After more than an hour of back-and-forth debate in which most of those present stated they supported affordable housing but differed on the financial formula to bring it about, Davis admitted that the report presentation to Council should be postponed.
"We need to postpone this. In fact we will postpone this to get more input. But, I don't want it delayed for a long time," she said.
At that point Alexandria City Manager Philip Sunderland stepped into the debate. "What would be helpful is to come away with something positive. What is the articulated goal? What are Alexandria's goals?" he asked the group.
"The Council and the Planning Commission have made it clear they don't want just money or housing units. They want a mix," he said.
"Policy makers are saying we want both preservation and new units."
At the present time there is approximately $4 million unencumbered in the Trust Fund, according to Sunderland. "I don't think the developers should be contributing in a disproportionate percentage," Sunderland said.
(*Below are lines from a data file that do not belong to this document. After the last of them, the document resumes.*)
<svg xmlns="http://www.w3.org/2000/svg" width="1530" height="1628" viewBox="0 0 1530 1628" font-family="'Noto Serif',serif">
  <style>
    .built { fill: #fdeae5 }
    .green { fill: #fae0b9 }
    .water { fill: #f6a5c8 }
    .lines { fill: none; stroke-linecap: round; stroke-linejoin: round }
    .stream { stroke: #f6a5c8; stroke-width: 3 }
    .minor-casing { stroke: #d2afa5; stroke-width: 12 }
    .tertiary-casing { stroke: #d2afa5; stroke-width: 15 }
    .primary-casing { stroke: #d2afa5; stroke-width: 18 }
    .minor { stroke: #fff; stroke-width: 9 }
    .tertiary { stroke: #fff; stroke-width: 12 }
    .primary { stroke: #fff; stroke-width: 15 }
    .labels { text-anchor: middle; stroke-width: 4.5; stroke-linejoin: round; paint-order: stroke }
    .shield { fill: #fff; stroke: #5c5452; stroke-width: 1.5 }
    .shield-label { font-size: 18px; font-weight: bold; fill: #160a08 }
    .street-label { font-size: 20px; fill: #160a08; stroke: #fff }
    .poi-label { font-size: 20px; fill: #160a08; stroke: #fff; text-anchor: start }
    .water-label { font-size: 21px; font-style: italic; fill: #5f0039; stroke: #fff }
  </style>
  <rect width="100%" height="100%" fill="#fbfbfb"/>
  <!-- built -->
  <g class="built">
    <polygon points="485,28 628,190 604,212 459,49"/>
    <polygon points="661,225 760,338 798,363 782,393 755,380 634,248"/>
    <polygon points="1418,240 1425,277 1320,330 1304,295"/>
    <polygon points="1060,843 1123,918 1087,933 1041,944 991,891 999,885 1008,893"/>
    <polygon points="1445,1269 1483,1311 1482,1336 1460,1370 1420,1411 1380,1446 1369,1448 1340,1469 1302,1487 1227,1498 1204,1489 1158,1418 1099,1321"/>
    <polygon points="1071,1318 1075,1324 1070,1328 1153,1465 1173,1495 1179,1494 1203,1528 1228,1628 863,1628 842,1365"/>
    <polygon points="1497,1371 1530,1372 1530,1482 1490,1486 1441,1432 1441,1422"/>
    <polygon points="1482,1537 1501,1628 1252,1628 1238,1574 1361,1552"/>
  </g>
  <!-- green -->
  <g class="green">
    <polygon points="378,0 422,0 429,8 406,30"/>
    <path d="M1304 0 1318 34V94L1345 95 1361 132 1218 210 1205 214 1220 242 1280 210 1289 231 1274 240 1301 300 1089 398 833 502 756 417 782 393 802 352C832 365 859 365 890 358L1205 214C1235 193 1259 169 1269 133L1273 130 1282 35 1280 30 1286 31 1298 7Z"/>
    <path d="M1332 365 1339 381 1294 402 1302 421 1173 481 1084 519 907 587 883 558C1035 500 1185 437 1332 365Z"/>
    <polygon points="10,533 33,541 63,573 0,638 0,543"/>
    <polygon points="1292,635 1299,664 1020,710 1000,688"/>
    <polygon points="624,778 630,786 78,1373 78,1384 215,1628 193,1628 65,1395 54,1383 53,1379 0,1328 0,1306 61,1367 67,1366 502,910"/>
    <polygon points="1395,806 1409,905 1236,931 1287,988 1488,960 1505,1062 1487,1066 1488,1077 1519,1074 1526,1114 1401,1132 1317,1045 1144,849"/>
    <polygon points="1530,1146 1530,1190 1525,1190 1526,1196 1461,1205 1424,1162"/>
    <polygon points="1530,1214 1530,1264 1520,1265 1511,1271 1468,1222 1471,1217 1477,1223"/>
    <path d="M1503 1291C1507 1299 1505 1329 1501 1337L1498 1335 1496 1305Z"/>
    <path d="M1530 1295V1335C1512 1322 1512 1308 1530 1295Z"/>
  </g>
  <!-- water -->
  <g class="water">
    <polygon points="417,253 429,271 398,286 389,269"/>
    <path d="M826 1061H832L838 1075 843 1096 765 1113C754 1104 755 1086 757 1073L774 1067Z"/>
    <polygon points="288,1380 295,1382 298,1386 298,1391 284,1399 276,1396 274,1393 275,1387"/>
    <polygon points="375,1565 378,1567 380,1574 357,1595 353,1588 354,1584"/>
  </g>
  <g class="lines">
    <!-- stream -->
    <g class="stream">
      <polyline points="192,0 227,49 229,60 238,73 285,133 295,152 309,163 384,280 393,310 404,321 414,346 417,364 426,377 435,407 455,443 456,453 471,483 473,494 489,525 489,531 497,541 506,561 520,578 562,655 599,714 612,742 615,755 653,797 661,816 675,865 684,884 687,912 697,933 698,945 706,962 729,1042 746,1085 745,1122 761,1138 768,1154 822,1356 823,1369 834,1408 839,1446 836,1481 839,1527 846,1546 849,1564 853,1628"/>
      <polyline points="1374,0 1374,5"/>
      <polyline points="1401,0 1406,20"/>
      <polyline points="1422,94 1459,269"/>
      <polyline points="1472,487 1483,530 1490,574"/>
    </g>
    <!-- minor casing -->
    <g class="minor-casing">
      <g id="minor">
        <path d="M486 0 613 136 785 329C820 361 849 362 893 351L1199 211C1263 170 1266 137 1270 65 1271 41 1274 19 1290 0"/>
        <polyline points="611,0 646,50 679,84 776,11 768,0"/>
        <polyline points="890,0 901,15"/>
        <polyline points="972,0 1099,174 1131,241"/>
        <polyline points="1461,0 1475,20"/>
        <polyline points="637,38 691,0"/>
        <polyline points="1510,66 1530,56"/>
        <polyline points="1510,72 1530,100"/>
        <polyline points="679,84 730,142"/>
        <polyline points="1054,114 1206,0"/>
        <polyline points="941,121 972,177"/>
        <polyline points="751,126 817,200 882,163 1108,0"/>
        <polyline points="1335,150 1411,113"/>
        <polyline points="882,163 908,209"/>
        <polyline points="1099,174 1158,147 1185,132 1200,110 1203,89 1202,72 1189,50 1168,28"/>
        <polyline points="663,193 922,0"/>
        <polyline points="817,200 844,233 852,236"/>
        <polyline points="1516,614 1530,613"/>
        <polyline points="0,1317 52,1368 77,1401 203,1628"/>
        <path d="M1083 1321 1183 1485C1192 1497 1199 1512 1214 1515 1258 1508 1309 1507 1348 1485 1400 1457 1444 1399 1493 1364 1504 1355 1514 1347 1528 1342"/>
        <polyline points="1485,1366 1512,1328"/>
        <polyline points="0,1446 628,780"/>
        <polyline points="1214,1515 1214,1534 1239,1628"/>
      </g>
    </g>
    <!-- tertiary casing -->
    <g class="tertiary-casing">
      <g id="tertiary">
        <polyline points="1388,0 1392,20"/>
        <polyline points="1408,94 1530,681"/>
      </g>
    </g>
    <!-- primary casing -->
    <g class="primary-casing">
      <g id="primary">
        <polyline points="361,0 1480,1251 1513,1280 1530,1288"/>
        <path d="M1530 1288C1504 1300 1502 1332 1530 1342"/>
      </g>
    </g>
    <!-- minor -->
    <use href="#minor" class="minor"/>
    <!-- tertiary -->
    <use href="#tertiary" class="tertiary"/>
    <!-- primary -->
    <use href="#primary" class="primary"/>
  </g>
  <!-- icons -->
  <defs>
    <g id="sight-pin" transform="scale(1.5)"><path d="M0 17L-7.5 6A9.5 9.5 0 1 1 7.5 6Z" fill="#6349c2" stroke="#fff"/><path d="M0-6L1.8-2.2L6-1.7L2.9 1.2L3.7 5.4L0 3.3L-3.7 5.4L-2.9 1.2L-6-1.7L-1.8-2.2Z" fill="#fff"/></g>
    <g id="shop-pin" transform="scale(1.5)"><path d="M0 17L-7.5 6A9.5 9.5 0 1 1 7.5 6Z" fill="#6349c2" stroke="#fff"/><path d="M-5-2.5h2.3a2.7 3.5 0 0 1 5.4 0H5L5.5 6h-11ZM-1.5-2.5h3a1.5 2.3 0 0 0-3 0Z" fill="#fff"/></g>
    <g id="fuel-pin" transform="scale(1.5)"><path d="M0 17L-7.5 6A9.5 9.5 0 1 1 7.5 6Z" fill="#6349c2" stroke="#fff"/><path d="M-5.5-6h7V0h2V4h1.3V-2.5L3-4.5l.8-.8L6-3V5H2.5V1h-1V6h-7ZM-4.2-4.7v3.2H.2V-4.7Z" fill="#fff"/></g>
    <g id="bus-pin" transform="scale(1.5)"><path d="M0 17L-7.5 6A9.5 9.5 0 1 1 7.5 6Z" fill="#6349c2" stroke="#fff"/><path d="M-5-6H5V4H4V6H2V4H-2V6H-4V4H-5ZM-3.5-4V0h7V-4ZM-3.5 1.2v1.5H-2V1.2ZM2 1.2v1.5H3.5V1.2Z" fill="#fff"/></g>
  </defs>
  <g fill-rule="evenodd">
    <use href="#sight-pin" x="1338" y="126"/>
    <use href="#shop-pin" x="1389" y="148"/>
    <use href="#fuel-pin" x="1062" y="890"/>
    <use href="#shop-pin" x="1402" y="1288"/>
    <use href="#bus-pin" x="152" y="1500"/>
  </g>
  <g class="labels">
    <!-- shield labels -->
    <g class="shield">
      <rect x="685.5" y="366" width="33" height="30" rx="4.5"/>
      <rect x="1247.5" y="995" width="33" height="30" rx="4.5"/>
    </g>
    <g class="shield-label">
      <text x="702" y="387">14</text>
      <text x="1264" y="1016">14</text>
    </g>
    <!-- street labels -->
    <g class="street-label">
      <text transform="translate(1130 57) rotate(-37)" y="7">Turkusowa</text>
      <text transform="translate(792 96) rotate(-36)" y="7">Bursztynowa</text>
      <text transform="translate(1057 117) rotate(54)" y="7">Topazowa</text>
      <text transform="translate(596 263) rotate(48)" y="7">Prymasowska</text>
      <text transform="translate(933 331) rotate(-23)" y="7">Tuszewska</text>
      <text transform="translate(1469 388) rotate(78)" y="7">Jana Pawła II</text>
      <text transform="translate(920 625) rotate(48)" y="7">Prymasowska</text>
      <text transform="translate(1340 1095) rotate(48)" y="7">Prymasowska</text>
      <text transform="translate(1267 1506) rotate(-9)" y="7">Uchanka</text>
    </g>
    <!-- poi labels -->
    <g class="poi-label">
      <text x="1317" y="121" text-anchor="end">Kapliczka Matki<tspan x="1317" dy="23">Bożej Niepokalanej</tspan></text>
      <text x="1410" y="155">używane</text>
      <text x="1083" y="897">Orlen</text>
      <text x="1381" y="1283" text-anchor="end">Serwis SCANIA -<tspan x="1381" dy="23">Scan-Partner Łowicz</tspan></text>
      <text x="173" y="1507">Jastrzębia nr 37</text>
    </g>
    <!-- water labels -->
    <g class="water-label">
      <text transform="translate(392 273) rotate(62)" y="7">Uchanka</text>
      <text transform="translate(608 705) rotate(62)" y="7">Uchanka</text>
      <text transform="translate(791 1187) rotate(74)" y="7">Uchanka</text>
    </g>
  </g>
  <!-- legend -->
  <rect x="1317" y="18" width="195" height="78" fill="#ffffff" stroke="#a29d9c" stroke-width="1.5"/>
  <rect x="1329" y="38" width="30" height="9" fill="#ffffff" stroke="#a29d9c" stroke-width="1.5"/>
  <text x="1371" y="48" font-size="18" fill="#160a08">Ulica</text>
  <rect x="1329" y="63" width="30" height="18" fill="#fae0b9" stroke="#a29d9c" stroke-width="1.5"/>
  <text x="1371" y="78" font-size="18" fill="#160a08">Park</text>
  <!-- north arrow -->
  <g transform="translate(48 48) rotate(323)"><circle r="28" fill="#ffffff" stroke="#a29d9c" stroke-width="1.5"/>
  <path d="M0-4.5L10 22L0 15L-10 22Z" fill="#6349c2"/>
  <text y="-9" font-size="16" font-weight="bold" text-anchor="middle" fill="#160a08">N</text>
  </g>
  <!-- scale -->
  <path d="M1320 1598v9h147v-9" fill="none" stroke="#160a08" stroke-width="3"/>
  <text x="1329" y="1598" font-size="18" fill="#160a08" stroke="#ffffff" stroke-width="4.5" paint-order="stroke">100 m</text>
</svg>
"There is support for a joint effort for affordable housing if the burden is spread equally," he said. When asked if the citizens of Alexandria, as a whole, support affordable housing, Sunderland said, "Affordable housing was ahead of open space as the number one desire."
However, there is a question as to whether or not the investment in preservation of existing housing and renovating existing units is a better expenditure that creating new units, according to Sunderland. "What is the best investment of the money to benefit those that can't now afford to live here such as many of our police and fire personnel?" he said.
It was finally agreed that a work group would be formed from those present, as well as those with "a strong interest in housing development issues," to structure a plan for contributions that would incorporate suggestions from the development and legal communities.
According to the Office of Housing, "It is anticipated that meetings (of the work group) will occur during September and October, with a goal of concluding by the end of October." The result will be released to Council in November in order to schedule public hearings in December.
The work group will be composed of representatives from the following: For-profit residential builders/developers; non-profit housing developers; commercial builder/developers; development attorneys; an appraiser; a development lender; Development industry group representatives; Alexandria Chamber of Commerce; and two housing advocates.